I did not much mind the damage to my estate, as it still had fewer flaws than I. A flood, however, would bring catastrophe, and I dreaded that Abwar of the Ever Always could be right in proclaiming I had caused the unchildren through my audacity in believing I could stop the Seventh Flood and avert the will of a god.
After flourishing for over a century, Morimound might have reached
its prime. Perhaps I was doomed to witness its fall into squalor and desperation. By citywide flood, or by death of all our women from unchildren, the Seventh Age might end in a matter of months.
“I will see to repairing the grounds,” Mister Obenji said, “and I’ll pay guards to protect the manor.”
“Deepmand, if you please. I feel I must retire to my room.”
The Spellsword lifted me to my feet. I teetered my way to the guestroom, to sleep and exert myself to understand how the men could so willingly invite their own destruction.
I reasoned those in the mob were affluent and not dwellers of Stilt Town, where waters had licked at house floorboards. To those in elevated brick homes, the threat of floods would seem distant, a stray historical fact, while the conditions of their female relatives obscured their every thought.
I searched for any possible course of action. The city’s only chance was that Abwar of the Ever Always was wrong, that the gods did not conspire our doom, and we faced only the designs of men.

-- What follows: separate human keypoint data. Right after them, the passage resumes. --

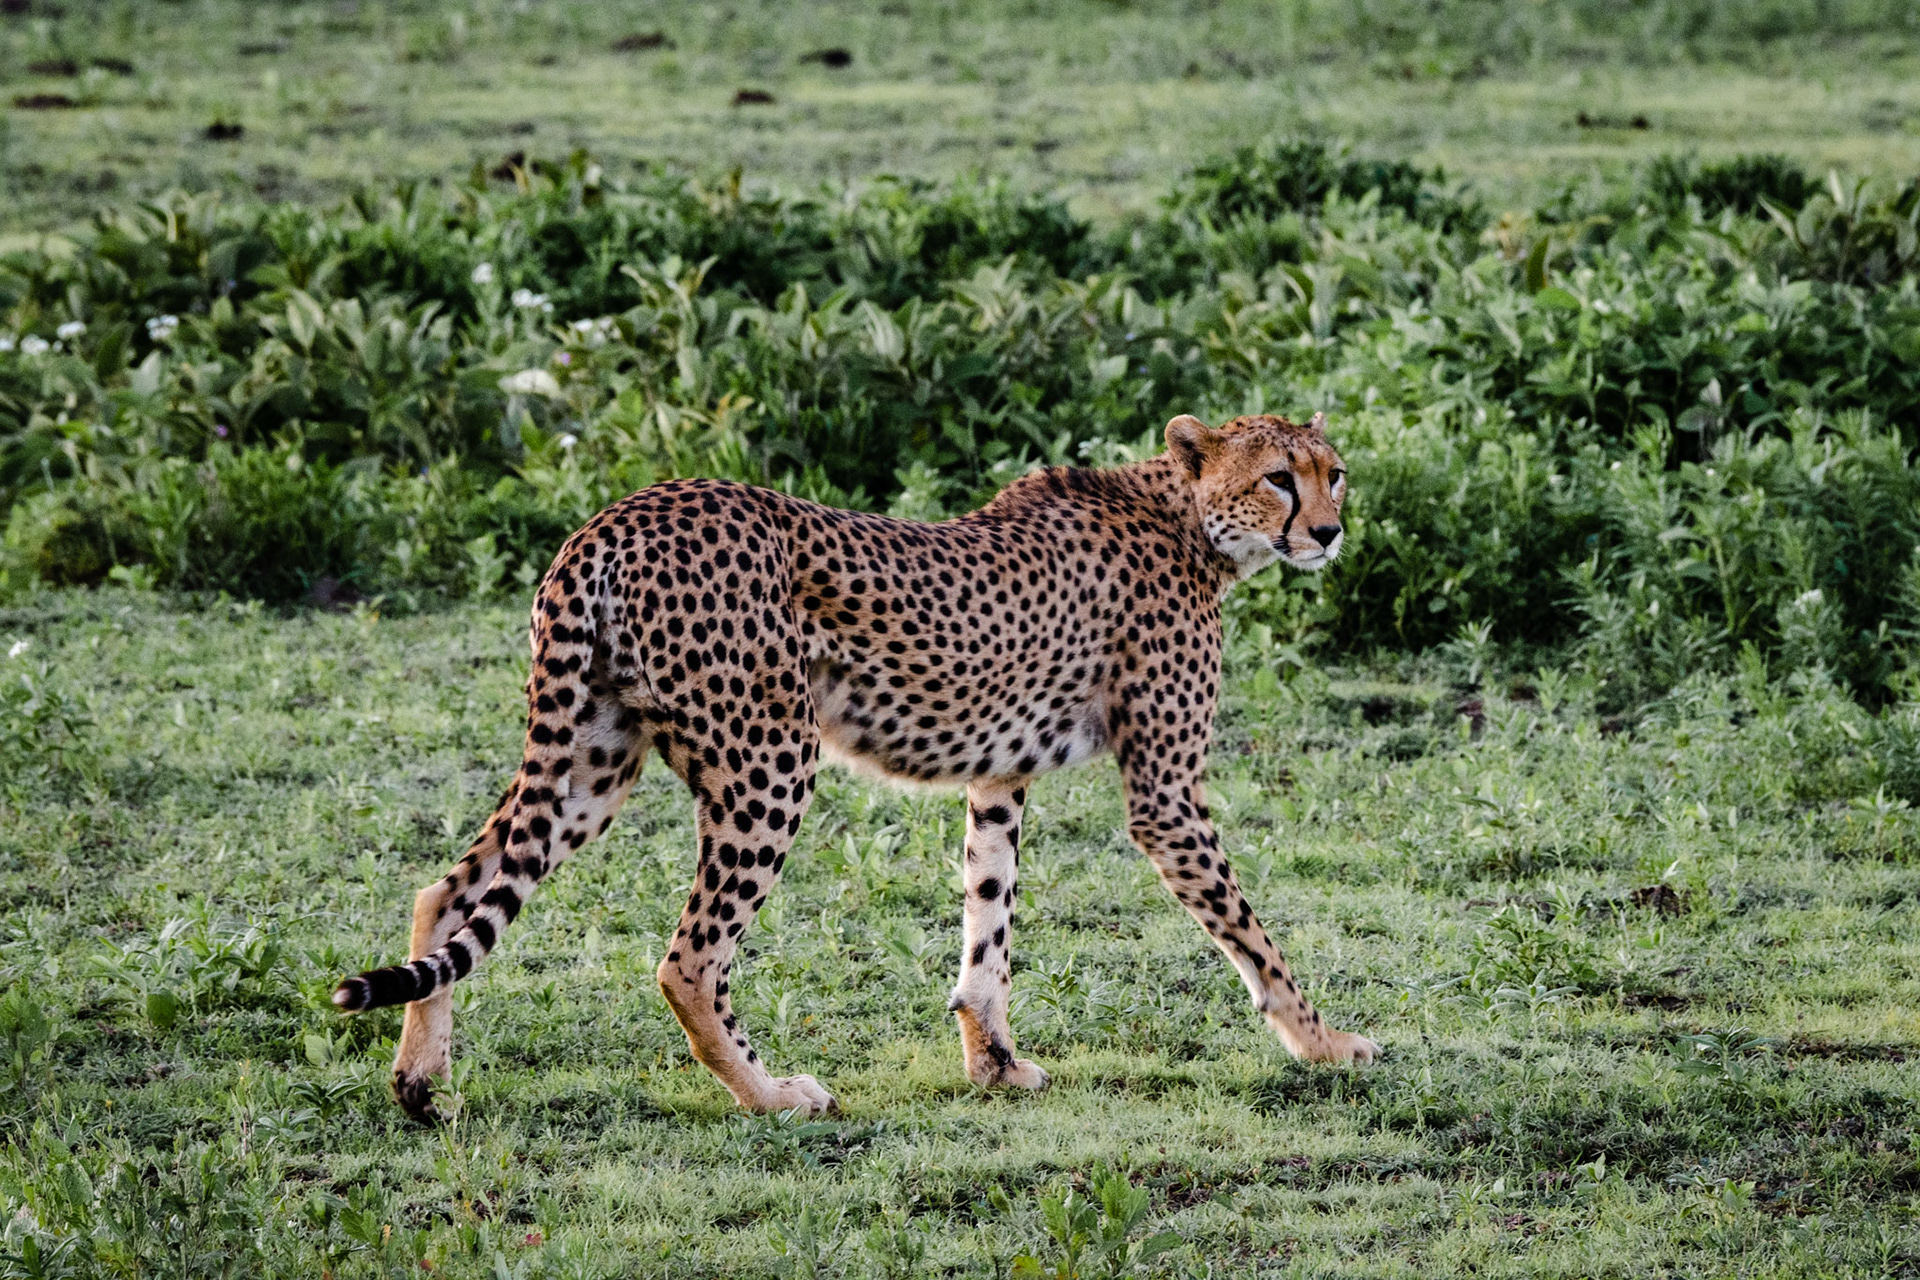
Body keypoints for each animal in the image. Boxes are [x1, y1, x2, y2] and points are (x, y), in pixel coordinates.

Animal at [335, 411, 1380, 1119]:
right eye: (1279, 479)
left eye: (1335, 475)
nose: (1330, 532)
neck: (1186, 519)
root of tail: (620, 512)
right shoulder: (1166, 793)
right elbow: (1253, 936)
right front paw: (1324, 1041)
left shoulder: (998, 774)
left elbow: (988, 923)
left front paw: (995, 1064)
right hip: (768, 760)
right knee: (688, 959)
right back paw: (773, 1094)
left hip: (592, 762)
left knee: (450, 891)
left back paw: (420, 1079)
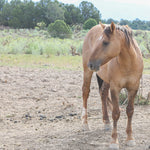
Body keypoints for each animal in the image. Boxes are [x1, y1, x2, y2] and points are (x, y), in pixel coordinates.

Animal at [81, 21, 144, 149]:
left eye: (105, 42)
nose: (91, 64)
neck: (128, 64)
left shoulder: (133, 88)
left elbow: (130, 111)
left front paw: (130, 138)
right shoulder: (115, 88)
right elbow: (115, 113)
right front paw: (114, 141)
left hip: (105, 80)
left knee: (103, 94)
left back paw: (106, 122)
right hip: (87, 72)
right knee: (85, 92)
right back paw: (85, 124)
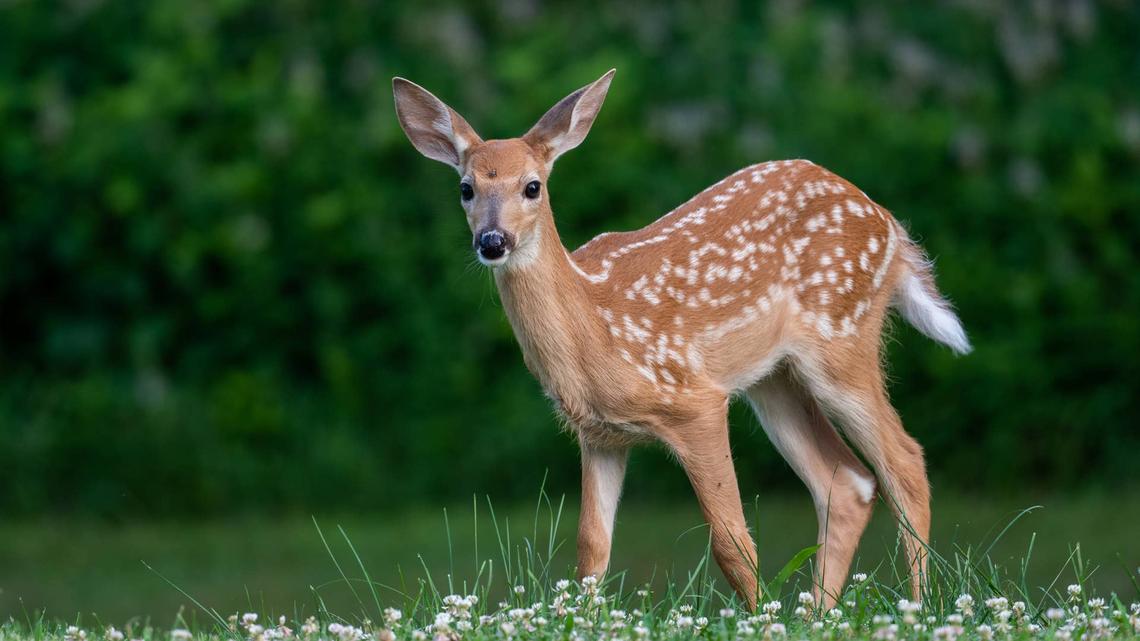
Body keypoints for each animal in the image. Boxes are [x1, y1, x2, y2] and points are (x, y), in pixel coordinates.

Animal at [392, 69, 971, 610]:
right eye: (466, 188)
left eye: (532, 186)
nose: (493, 241)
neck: (593, 329)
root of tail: (890, 225)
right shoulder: (600, 436)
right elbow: (591, 550)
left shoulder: (696, 403)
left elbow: (731, 543)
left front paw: (759, 620)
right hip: (774, 378)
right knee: (847, 482)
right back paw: (818, 616)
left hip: (842, 337)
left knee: (904, 462)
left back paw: (918, 607)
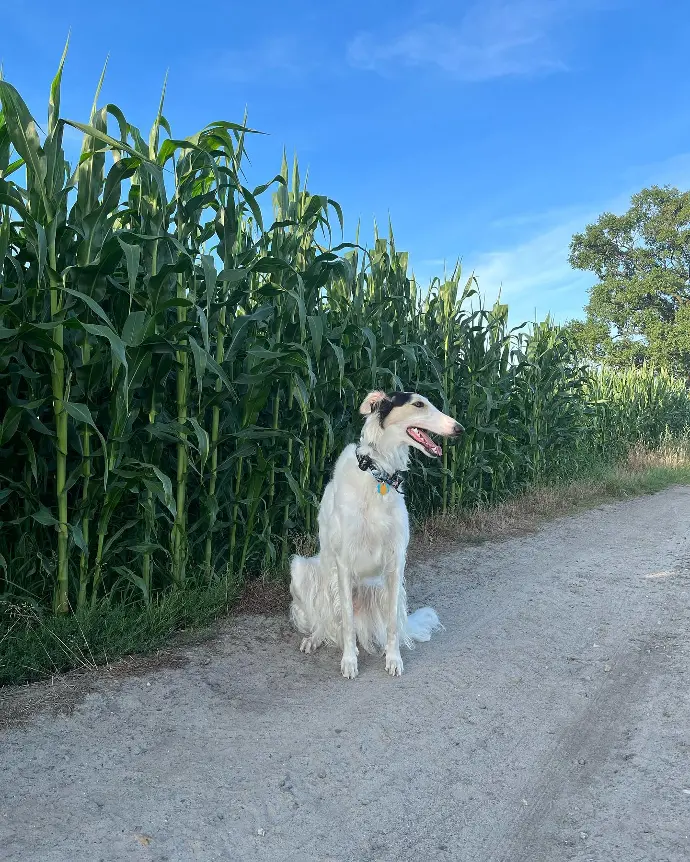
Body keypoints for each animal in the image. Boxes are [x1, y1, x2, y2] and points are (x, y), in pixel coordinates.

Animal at [288, 392, 462, 680]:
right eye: (418, 404)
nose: (459, 429)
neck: (378, 475)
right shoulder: (343, 564)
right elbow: (346, 622)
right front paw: (349, 661)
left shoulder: (396, 562)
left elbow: (391, 625)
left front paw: (394, 660)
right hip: (304, 569)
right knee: (327, 621)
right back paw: (315, 639)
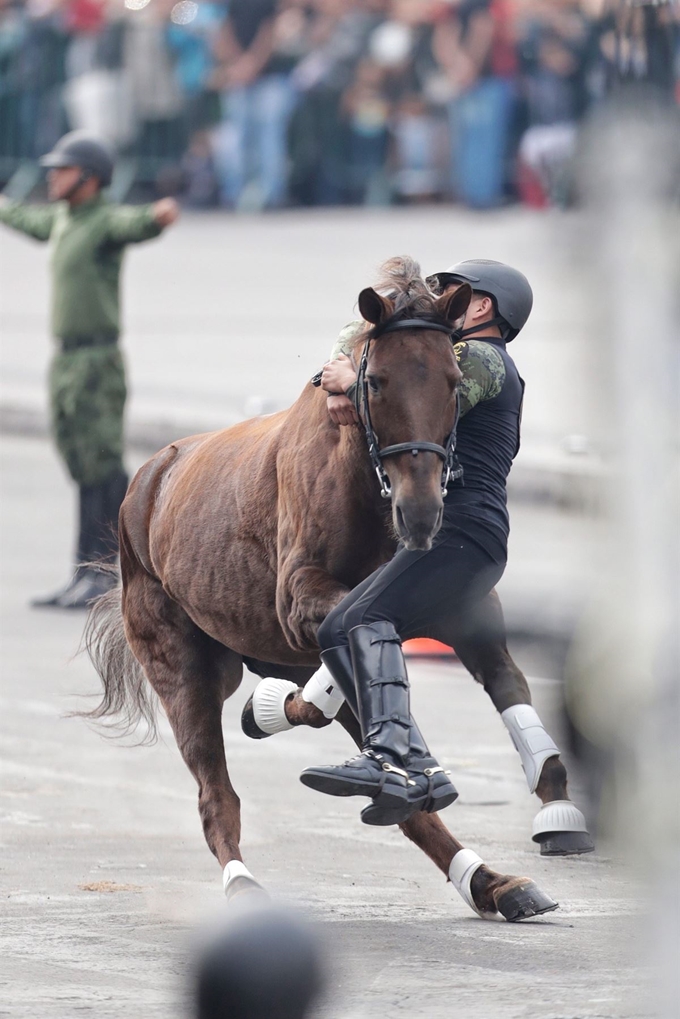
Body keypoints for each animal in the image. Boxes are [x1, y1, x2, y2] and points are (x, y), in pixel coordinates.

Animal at [85, 256, 562, 925]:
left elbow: (477, 674)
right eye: (378, 382)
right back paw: (246, 880)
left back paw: (482, 875)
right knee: (216, 794)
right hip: (182, 668)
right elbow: (356, 643)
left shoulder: (449, 605)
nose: (421, 515)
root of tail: (150, 479)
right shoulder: (302, 600)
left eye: (452, 380)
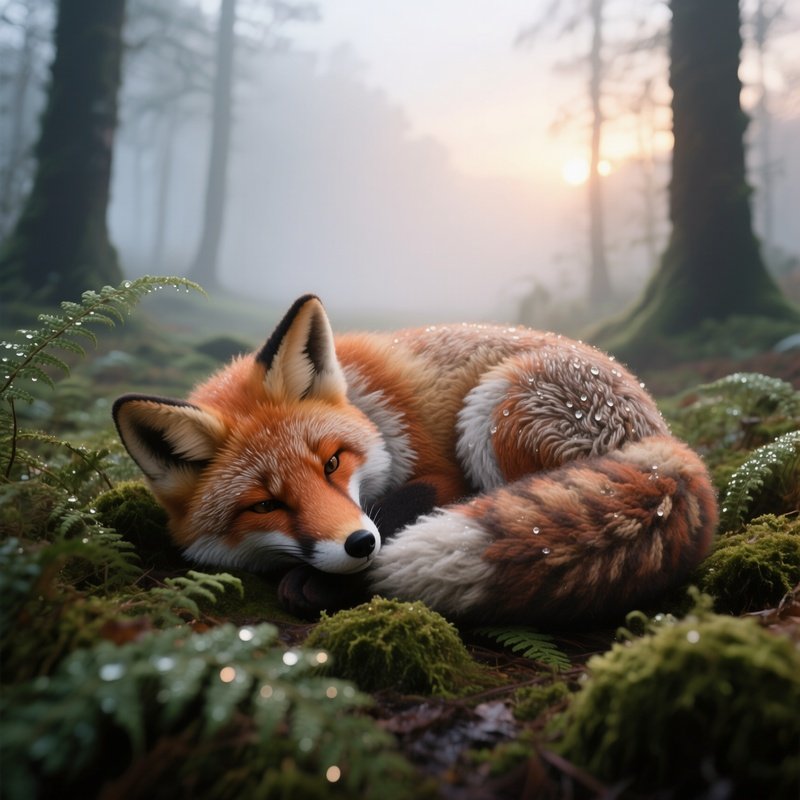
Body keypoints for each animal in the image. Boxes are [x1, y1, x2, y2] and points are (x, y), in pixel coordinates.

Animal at [113, 294, 717, 626]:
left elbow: (404, 505)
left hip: (493, 411)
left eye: (332, 464)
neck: (364, 405)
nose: (358, 545)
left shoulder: (437, 471)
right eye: (265, 505)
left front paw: (330, 580)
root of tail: (663, 439)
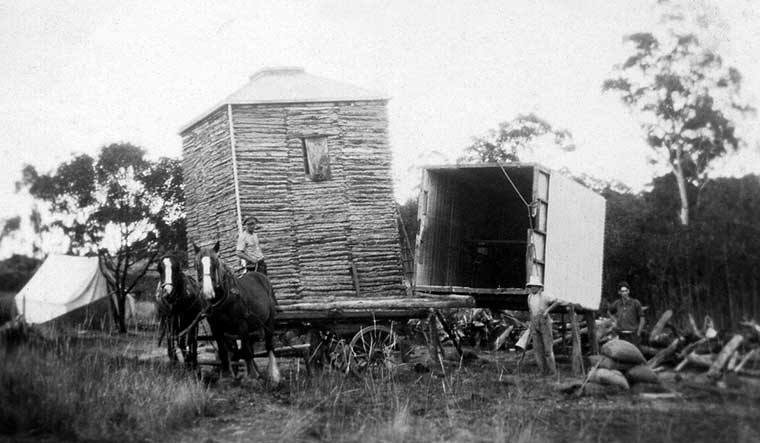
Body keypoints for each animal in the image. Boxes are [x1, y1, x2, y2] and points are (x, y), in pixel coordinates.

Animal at [194, 241, 280, 384]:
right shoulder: (216, 328)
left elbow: (245, 351)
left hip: (269, 321)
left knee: (269, 345)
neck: (227, 298)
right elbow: (224, 351)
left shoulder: (242, 324)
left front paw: (251, 377)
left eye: (215, 262)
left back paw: (273, 375)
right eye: (197, 264)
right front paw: (226, 376)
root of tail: (261, 276)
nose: (207, 292)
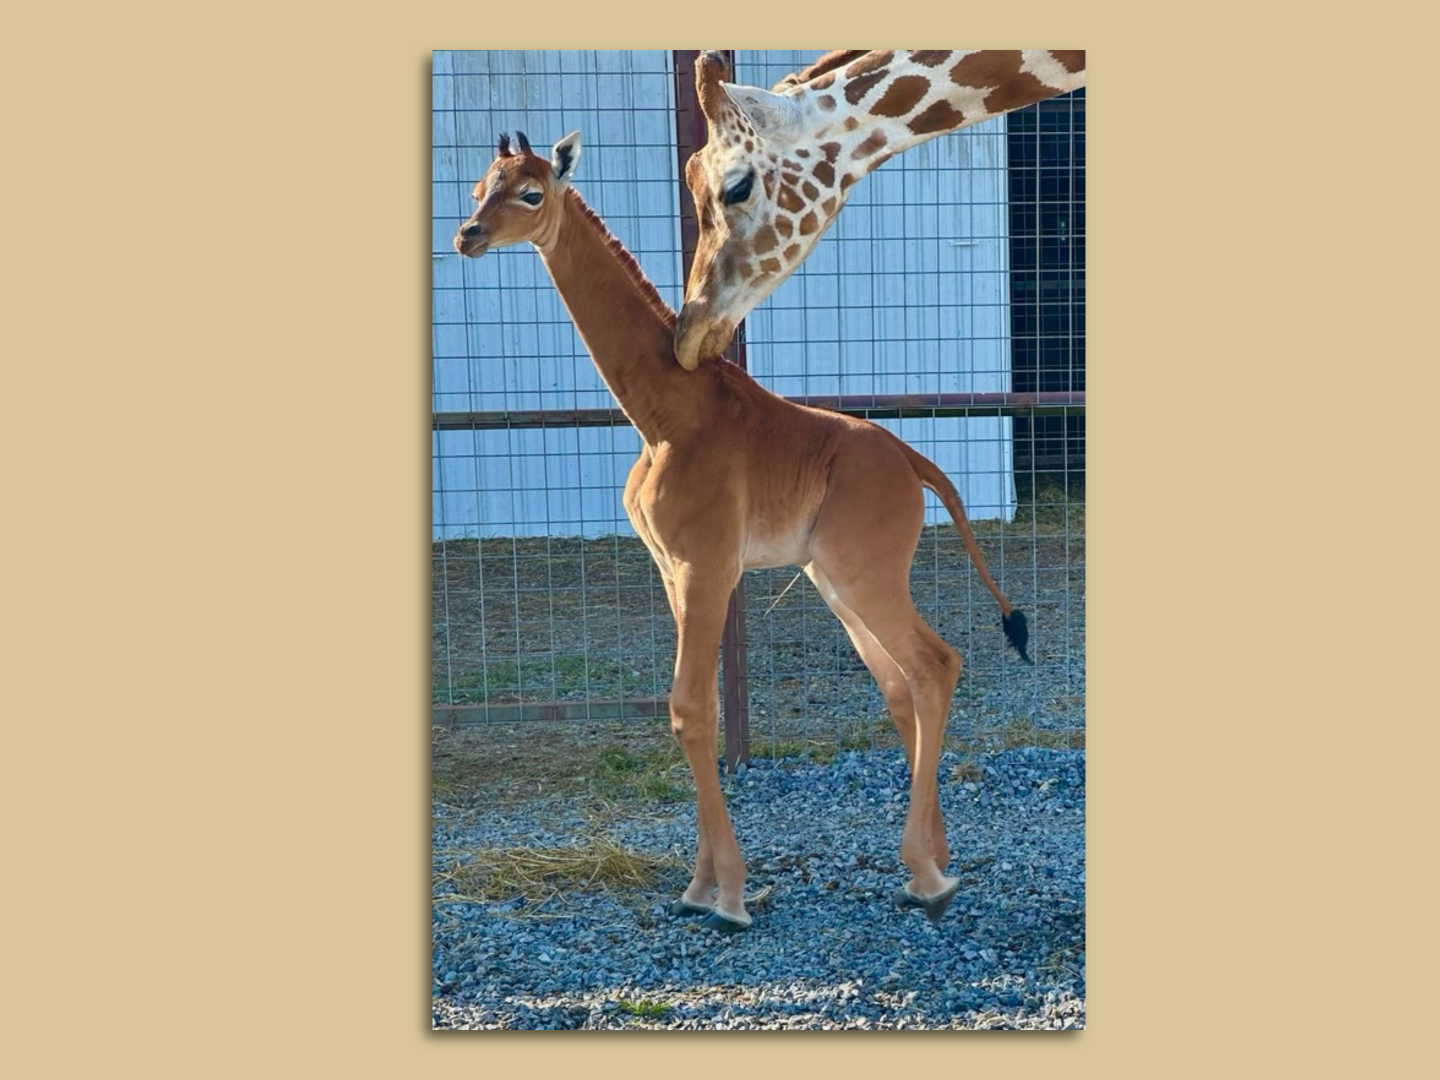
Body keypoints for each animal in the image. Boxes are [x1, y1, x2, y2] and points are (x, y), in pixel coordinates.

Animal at [453, 130, 1031, 931]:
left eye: (531, 193)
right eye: (479, 186)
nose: (467, 235)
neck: (664, 414)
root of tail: (915, 463)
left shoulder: (708, 566)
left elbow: (691, 709)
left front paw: (725, 894)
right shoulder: (673, 570)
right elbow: (693, 711)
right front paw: (699, 886)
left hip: (864, 572)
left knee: (934, 664)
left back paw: (926, 876)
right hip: (834, 580)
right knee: (900, 682)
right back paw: (936, 861)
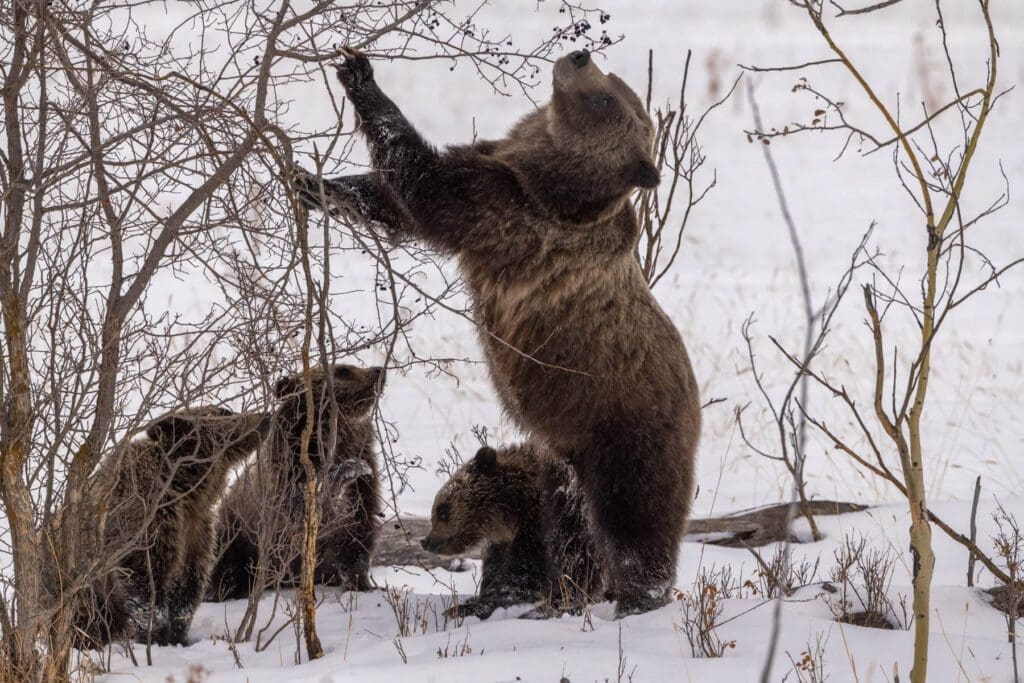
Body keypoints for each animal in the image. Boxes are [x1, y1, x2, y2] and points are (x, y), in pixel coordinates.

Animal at [70, 405, 270, 647]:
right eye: (225, 412)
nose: (266, 415)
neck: (186, 491)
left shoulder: (195, 531)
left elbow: (188, 588)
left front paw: (179, 636)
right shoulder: (145, 523)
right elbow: (143, 583)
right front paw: (155, 635)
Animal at [205, 366, 385, 602]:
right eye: (343, 370)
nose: (378, 370)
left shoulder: (364, 477)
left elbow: (357, 531)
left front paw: (362, 584)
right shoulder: (284, 472)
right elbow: (301, 506)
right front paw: (347, 471)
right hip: (238, 531)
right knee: (224, 563)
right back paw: (223, 590)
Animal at [421, 444, 602, 618]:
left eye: (442, 511)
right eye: (436, 511)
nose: (426, 541)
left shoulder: (539, 526)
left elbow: (522, 577)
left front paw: (470, 607)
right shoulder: (504, 541)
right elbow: (496, 569)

If magic had created the unchildren then its users had employed a method that I did not understand. I had to turn my inquiry elsewhere, investigating not method but motive. Someone might wish to bargain the lives of our women for a ransom of the city’s diamonds, or another nation might plot to undermine Morimound. I loathed the idea of being in the power of foreigners, yet better them than a mishandling by gods.
In bitterness, I recalled that the Fate Weaver’s priest had also prophesized the coming of the Seventh Flood. Morimound might be fated to fall.
Waking, I learned that Priest Salkant himself had arrived and now waited for me in the ballroom.
“You should have left him in one of the parlors, Mister Obenji.”
“He claimed he was meant to meet you there, Elder Enchantress Hiresha.”
I found the priest picking through his mess of grey hair and casting an appraising eye on the ballroom’s chandeliers and vaulted windows. “Ah, Flawless Hiresha. Abwar of the Ever Always has withdrawn his support for you, which, to me, is the highest of recommendations.”